Supplied text:

/---

Serve this hearty gratin with roasted chicken, sausages, or pork.

For the topping:
  • 4 strips thick-cut bacon, diced
  • 1-1/2 cups fresh coarse breadcrumbs (from an airy, crusty loaf like ciabatta)
  • 2 Tbs. unsalted butter, melted
  • Kosher salt
For the gratin:
  • 3 Tbs. unsalted butter, plus 1/2 tsp. for the dish
  • 10 oz. Savoy cabbage, chopped (about 5 cups of roughly 3/4-inch pieces)
  • Kosher salt and freshly ground black pepper
  • 1 heaping Tbs. minced garlic
  • 3/4 cup homemade or low-salt chicken broth
  • 1/2 cup heavy cream
  • 1-1/4 lb. red potatoes (4 medium), unpeeled
  • 3 oz. grated Gruyère
Make the topping:

In a large saucepan, cook the diced bacon over medium heat until very crisp. With a slotted spoon, transfer the bacon to a plate lined with paper towels. Pour the fat out of the skillet and reserve the skillet (don’t clean it). Mix the breadcrumbs with the melted butter until well combined; add a pinch of salt and the bacon bits and set aside.

Prepare the gratin:

Heat the oven to 350°F. Rub a shallow 2-qt. gratin dish with 1/2 tsp. of the butter.

\---

Material provided:
/---

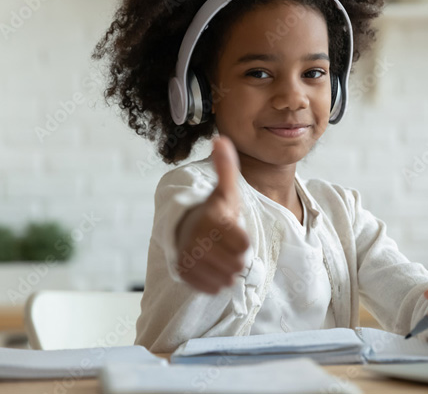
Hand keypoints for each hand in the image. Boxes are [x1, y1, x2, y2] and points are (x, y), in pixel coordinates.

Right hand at [174, 135, 250, 293]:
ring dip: (227, 270)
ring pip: (227, 279)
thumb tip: (220, 139)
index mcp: (211, 219)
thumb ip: (226, 167)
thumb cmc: (212, 211)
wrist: (183, 229)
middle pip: (238, 265)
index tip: (233, 231)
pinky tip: (210, 266)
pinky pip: (213, 288)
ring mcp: (189, 258)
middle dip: (236, 257)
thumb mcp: (224, 190)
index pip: (244, 246)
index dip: (243, 242)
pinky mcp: (184, 274)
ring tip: (219, 255)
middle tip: (226, 245)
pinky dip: (215, 281)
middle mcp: (197, 240)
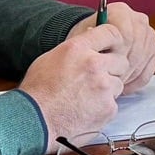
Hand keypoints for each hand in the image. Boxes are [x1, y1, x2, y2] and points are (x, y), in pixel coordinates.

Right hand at [20, 23, 126, 141]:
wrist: (34, 121)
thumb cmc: (37, 91)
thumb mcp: (50, 58)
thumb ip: (75, 49)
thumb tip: (90, 36)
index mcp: (78, 49)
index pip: (110, 33)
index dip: (113, 40)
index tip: (112, 47)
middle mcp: (94, 64)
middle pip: (121, 61)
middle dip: (112, 69)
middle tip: (96, 79)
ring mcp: (103, 87)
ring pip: (118, 84)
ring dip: (107, 90)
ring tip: (85, 98)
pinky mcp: (108, 108)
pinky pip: (113, 104)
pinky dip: (103, 108)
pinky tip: (86, 111)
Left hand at [71, 2, 154, 94]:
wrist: (95, 44)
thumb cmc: (86, 42)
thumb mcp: (82, 39)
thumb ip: (89, 38)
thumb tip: (92, 35)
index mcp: (120, 11)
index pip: (126, 36)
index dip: (115, 55)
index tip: (103, 68)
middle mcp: (138, 19)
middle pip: (136, 49)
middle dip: (122, 68)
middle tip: (108, 80)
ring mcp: (149, 35)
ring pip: (143, 61)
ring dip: (128, 76)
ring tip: (113, 84)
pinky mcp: (154, 50)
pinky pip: (149, 70)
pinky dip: (135, 81)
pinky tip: (122, 86)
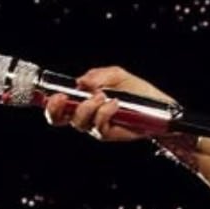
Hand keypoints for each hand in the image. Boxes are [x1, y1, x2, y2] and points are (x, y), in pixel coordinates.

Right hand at [42, 66, 177, 142]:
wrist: (160, 107)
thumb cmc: (138, 91)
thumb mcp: (117, 75)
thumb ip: (98, 75)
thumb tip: (81, 82)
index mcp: (82, 99)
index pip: (58, 104)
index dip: (49, 103)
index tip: (54, 94)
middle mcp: (85, 115)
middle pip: (59, 119)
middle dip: (57, 108)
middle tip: (65, 97)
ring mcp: (96, 126)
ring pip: (79, 122)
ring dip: (87, 107)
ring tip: (103, 96)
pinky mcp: (109, 133)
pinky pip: (99, 126)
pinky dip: (104, 112)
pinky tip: (115, 103)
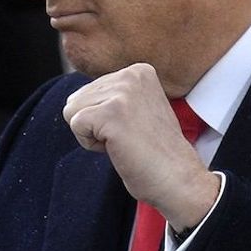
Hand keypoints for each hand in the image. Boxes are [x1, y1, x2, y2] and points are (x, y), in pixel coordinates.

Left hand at [62, 63, 219, 230]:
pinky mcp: (111, 113)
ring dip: (93, 135)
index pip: (89, 90)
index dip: (103, 118)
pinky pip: (76, 125)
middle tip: (128, 138)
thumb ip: (113, 96)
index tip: (132, 129)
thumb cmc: (156, 154)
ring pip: (72, 111)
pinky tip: (118, 148)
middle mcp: (131, 75)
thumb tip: (74, 99)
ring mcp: (122, 92)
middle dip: (95, 125)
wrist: (178, 179)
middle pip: (76, 99)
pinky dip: (90, 144)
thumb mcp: (138, 109)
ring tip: (124, 142)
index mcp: (139, 71)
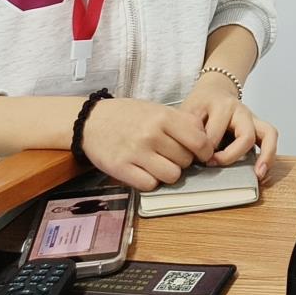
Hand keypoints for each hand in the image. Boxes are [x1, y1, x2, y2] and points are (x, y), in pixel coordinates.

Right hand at [80, 97, 216, 190]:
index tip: (201, 153)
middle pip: (186, 160)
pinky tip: (144, 170)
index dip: (204, 151)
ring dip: (168, 173)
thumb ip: (181, 122)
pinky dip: (150, 181)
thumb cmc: (128, 115)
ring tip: (158, 163)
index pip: (199, 141)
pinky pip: (150, 185)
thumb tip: (205, 140)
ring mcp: (136, 152)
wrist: (91, 121)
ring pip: (171, 176)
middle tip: (171, 155)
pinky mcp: (121, 169)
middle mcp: (151, 134)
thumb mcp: (157, 109)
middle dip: (183, 160)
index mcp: (163, 117)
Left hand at [178, 72, 278, 181]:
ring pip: (267, 134)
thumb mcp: (188, 113)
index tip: (194, 158)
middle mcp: (241, 110)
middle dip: (229, 156)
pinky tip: (261, 171)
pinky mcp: (259, 125)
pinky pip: (271, 137)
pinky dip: (270, 155)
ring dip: (264, 155)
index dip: (203, 151)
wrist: (214, 89)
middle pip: (244, 136)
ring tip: (257, 174)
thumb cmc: (200, 105)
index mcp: (221, 105)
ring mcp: (253, 117)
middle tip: (211, 163)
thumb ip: (188, 131)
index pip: (215, 134)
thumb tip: (188, 158)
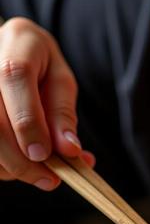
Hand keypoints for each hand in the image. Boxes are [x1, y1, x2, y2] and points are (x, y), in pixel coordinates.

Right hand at [0, 17, 93, 189]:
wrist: (11, 48)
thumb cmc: (40, 65)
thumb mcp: (61, 81)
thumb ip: (63, 112)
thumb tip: (69, 150)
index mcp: (17, 44)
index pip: (14, 77)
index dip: (28, 121)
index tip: (45, 155)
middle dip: (19, 158)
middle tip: (50, 179)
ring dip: (10, 166)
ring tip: (42, 175)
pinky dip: (2, 165)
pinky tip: (22, 168)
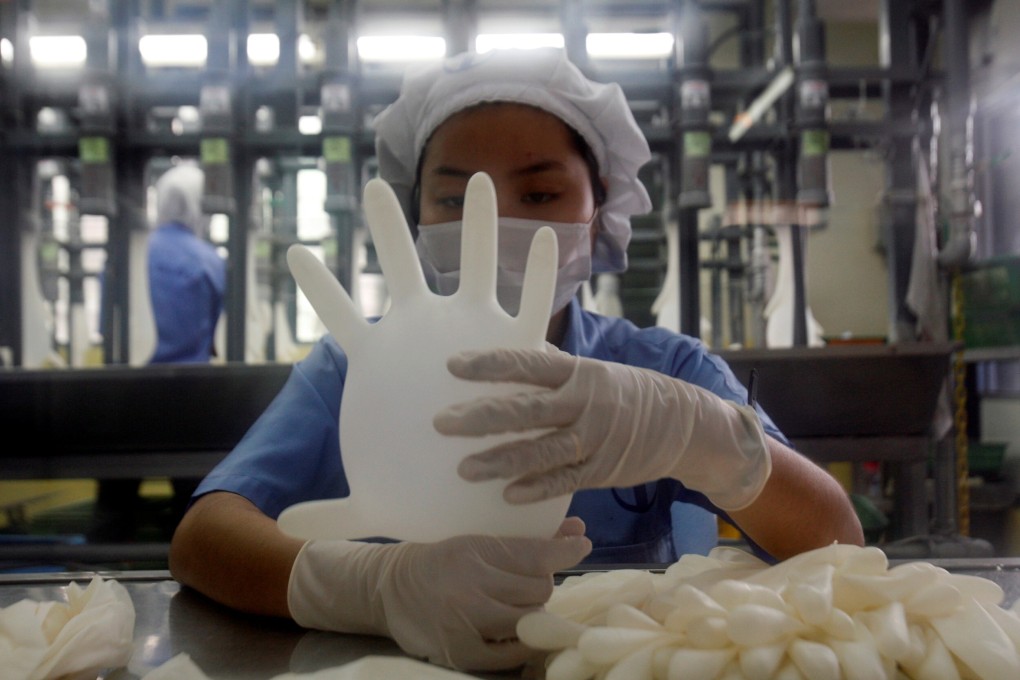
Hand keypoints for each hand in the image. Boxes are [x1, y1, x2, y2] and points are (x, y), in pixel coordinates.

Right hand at [287, 519, 590, 670]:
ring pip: (531, 620)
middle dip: (540, 585)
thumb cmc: (441, 560)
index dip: (565, 548)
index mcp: (473, 550)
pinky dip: (522, 642)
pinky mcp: (462, 653)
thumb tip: (578, 532)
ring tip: (516, 606)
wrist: (389, 589)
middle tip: (524, 583)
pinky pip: (514, 653)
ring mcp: (466, 623)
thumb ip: (525, 540)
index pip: (535, 554)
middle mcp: (470, 586)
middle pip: (539, 589)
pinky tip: (514, 632)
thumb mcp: (476, 540)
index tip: (581, 543)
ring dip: (533, 613)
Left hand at [434, 347, 770, 511]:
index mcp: (578, 372)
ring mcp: (595, 439)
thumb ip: (555, 367)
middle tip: (442, 423)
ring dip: (501, 460)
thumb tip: (513, 350)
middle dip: (483, 417)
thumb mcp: (595, 372)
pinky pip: (565, 481)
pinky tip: (507, 495)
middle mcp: (585, 403)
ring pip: (541, 450)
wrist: (685, 424)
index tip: (453, 365)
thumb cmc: (628, 394)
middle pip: (527, 409)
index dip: (490, 365)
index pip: (528, 364)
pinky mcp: (603, 470)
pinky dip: (537, 488)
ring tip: (464, 469)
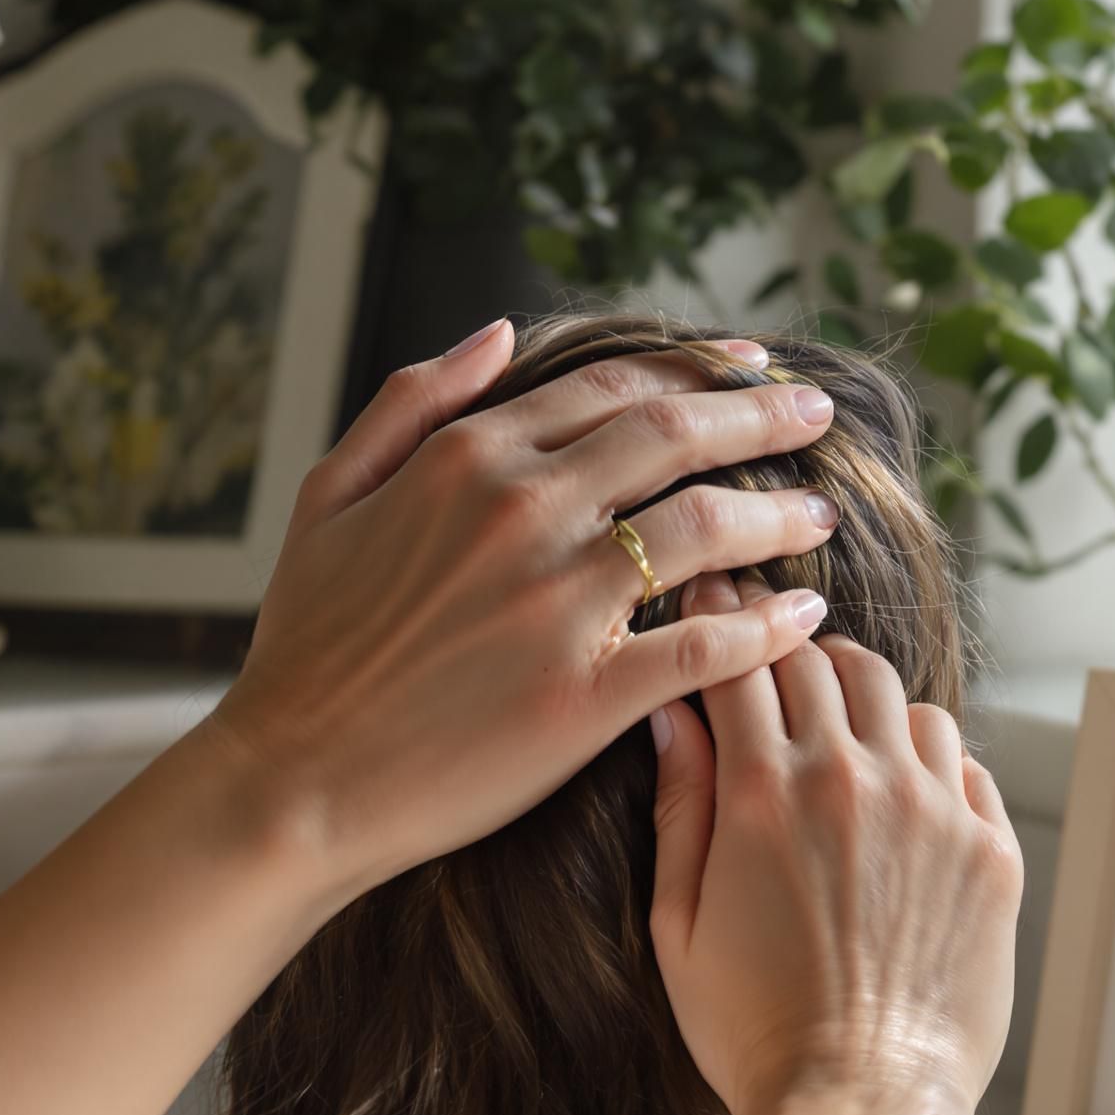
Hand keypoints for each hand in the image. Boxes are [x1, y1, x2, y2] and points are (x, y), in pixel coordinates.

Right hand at [201, 321, 844, 901]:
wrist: (292, 781)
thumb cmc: (307, 646)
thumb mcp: (332, 496)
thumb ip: (412, 402)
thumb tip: (499, 333)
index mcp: (467, 459)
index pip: (614, 388)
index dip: (698, 370)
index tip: (753, 366)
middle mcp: (522, 512)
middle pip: (677, 436)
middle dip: (764, 417)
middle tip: (822, 412)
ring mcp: (557, 603)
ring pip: (704, 528)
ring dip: (778, 513)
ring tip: (822, 515)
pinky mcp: (585, 694)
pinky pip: (705, 645)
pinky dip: (765, 627)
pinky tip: (803, 617)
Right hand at [648, 574, 1021, 1114]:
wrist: (860, 1108)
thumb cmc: (753, 1033)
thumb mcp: (679, 925)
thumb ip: (679, 808)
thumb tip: (671, 712)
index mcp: (764, 792)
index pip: (742, 660)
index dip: (723, 621)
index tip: (714, 597)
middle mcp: (855, 782)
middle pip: (825, 660)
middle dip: (792, 646)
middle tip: (776, 652)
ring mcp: (934, 812)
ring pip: (903, 700)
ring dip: (866, 697)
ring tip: (844, 720)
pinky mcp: (990, 851)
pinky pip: (964, 763)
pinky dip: (929, 758)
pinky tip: (904, 785)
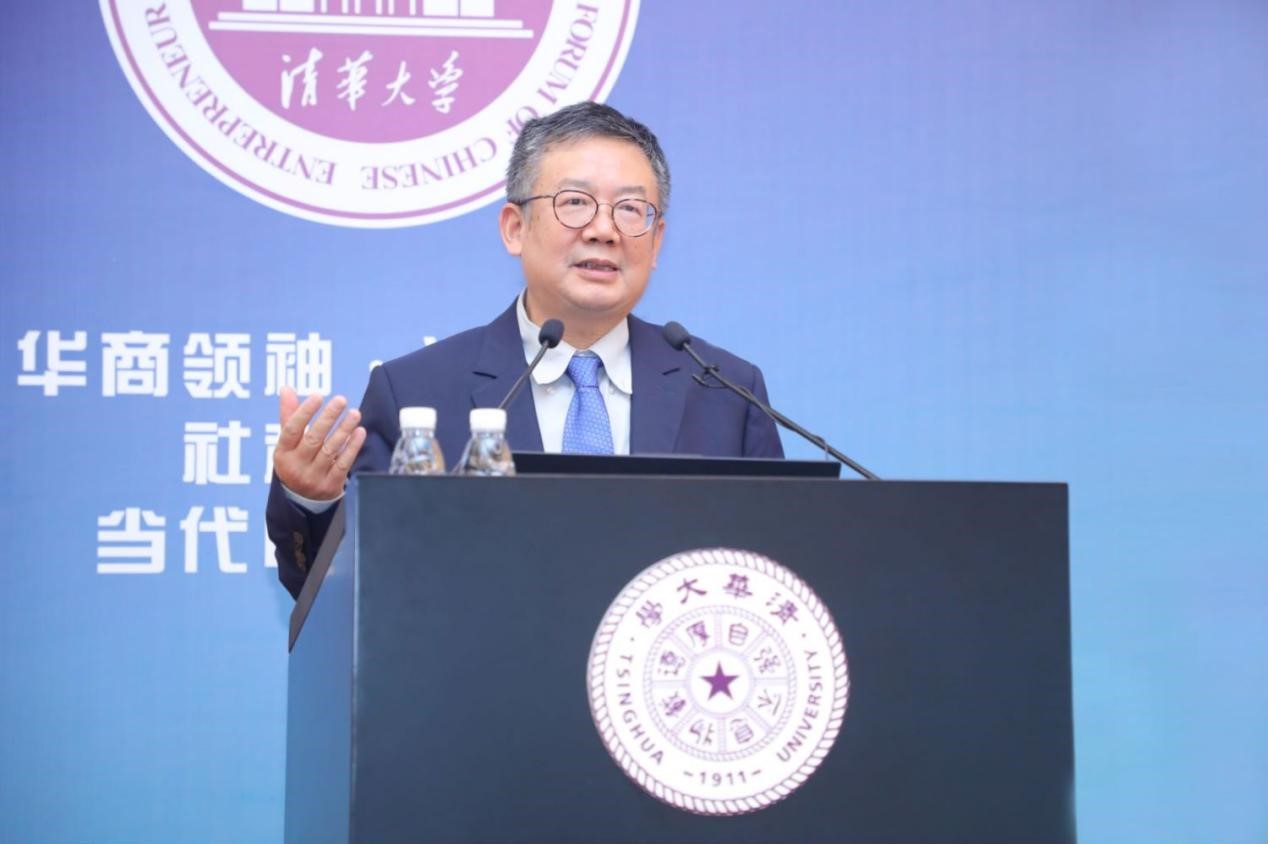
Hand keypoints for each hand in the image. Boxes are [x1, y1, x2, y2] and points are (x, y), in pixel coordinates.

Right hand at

\---

Instructions to follow: Quote the gratin recipe above in full, word for word.

Exercise response:
Serve this hearty gratin with roasted chicken, sausages, or pork.

For the topping:
  • 4 strips thick-cut bacon, diced
  • 1-1/2 cups fresh coarse breadcrumbs (from an airy, crusty loaf like ciabatta)
  • 2 Tbs. unsalted butter, melted
  • Kosher salt
For the gratin:
  • 3 Tbs. unsalted butter, plus 1/2 tsp. for the dish
  • 10 oz. Savoy cabbage, chopped (about 5 cups of roughly 3/4-inch pieces)
  • Kosher salt and freshly ground black pepper
  • 1 heaping Tbs. minced garlic
  • 3/4 cup homemade or low-salt chicken broth
  • 1/2 cup heavy cream
  • 1-1/4 lb. red potatoes (4 medium), unpeeled
  • 3 oz. grated Gruyère
Make the topping:

In a large saucepan, cook the diced bacon over medium heat until very crisp. With a slotted spoon, transfer the bacon to a plate lined with paper towels. Pour the fat out of the skillet and reserve the skillet (don’t clean it). Mix the breadcrumbs with the melted butter until well combined; add a pinch of salt and the bacon bits and set aside.

Prepare the gratin:

Heat the oven to 350°F. Rub a shallow 2-qt. gratin dish with 1/2 tsp. of the butter.